Lorsque Guillaume mit le pied sur le parquet, Bruslart fut debout instantanément, un pistolet dans chaque main. Pour cet homme habitué à être continuellement aux aguets c’était un réflexe, mais il éclata de rire en reconnaissant le maître des Treize Vents, et remit ses armes en place avec une rapidité stupéfiante.
— Pardonnez-moi ! Le qui-vive est ma seconde nature. S’il n’en était pas ainsi je ne serais plus en vie depuis longtemps.
— Autrement dit, si mon majordome ou un valet était entré au lieu de moi, vous le transformiez en passoire ?
— Tout de même pas ! Je sais instantanément à qui j’ai affaire. Cependant, je reconnais que ce genre de réaction m’a sauvé la vie à plusieurs reprises.
— Je le crois sans peine, mais reprenez votre siège, je vous en prie. L’état de vos bottes proclame que vous devez avoir grand besoin de repos.
— C’est on ne peut plus vrai. J’ai débarqué à Quinéville après une traversée un peu éprouvante.
— Vous venez d’Angleterre ?
— Oui, j’ai pris la mer à l’île de Wight après avoir quitté Londres un peu précipitamment. Je ne suis pas près d’y retourner. Les Anglais ont un certain sens de l’hospitalité mais il disparaît subitement lorsqu’ils croient leurs intérêts menacés. Oublions tout cela, je vous en parlerai tout à l’heure ! En arrivant, j’ai demandé à vous voir mais c’est surtout votre fille… Je veux dire Mme la duchesse que je viens saluer…
— Elle n’est pas ici : elle séjourne chez une amie. Je vous y conduirai demain matin si vous le désirez.
Bruslart poussa un soupir de soulagement qui n’eut cependant pas la vertu de dissiper les nuages de son visage.
— Non. Dans un sens, je préfère qu’elle ne soit pas là et que la nouvelle lui soit portée par vous, son père. Vous saurez peut-être la rendre moins cruelle. Moi, je suis plutôt brutal.

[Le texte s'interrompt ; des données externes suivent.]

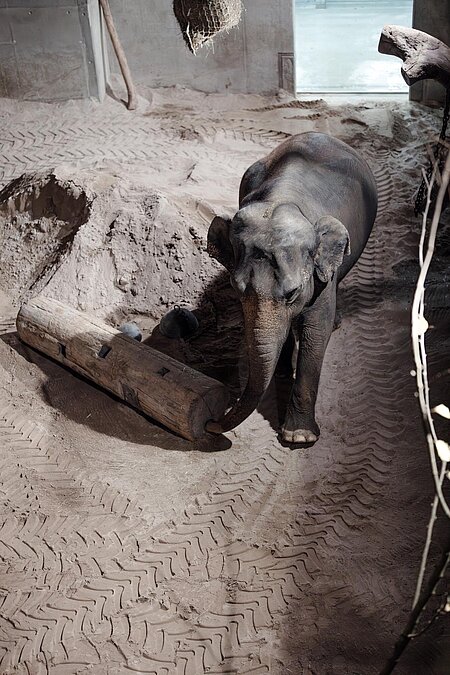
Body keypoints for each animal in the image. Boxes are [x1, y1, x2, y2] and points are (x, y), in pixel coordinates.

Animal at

— Quelle nouvelle ? émit Guillaume, inquiet de la tournure prise soudain par la conversation.
— La pire pour une jeune femme éprise de son époux : le prince est mort.

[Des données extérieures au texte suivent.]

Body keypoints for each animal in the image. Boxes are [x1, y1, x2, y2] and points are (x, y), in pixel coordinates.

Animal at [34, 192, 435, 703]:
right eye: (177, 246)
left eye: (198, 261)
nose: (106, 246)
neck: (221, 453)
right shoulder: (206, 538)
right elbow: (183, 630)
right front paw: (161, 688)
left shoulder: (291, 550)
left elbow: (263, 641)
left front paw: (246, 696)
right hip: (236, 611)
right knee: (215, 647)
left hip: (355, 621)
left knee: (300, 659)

— Mort ? souffla Guillaume abasourdi. Mais comment est-ce possible ?
— Oh ! tout est possible aux temps que nous vivons ! À peine arrivé en Angleterre, Louis-Charles, au lieu d’être conduit à Londres comme je le pensais, a été emmené dans l’île de Wight et enfermé au château de Carisbrooke en dépit de mes protestations. Il a été abattu en tentant de s’évader. C’est aussi bête que ça ! Voilà ce que vous allez devoir dire à sa jeune épouse. Moi, je ne m’en sens pas le courage.
Tandis que Bruslart débitait ses quelques phrases, Tremaine, le choc passé, l’observait. Quelque chose clochait. Le ton du chevalier surtout ! On aurait dit qu’il récitait une leçon en se dépêchant, comme s’il souhaitait s’en débarrasser. Pour essayer d’en savoir plus, Guillaume choisit le sarcasme :
— Vous voilà bien délicat tout à coup ! Pourtant vous étiez contre ce mariage : vous le jugiez stupide, inconvenant…

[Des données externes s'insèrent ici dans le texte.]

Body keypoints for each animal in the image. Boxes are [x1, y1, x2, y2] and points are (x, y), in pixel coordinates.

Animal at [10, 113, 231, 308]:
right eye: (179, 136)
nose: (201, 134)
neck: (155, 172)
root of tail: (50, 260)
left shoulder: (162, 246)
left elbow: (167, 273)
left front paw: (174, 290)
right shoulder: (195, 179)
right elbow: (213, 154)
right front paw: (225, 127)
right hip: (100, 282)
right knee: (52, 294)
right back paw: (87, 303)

— Inconvenant, non. Stupide, oui. Quand on veut devenir roi on ne commence pas par épouser une bergère.
— Pour laquelle, d’ailleurs, vous ne débordiez pas de sympathie. Alors, pourquoi vous décharger sur moi d’une mission qui vous incombe ? Demain, je vous conduirai auprès de ma fille et vous lui direz ce qu’il en est. Avec les détails bien sûr, car elle va vous en demander. Et beaucoup !
— Je ne serai plus là demain matin. Je repars tout à l’heure.
— Déjà ? Mais vous avez besoin de repos. On vous a préparé une chambre et…
— Le repos viendra plus tard. Il faut que je sois à Valognes avant le jour.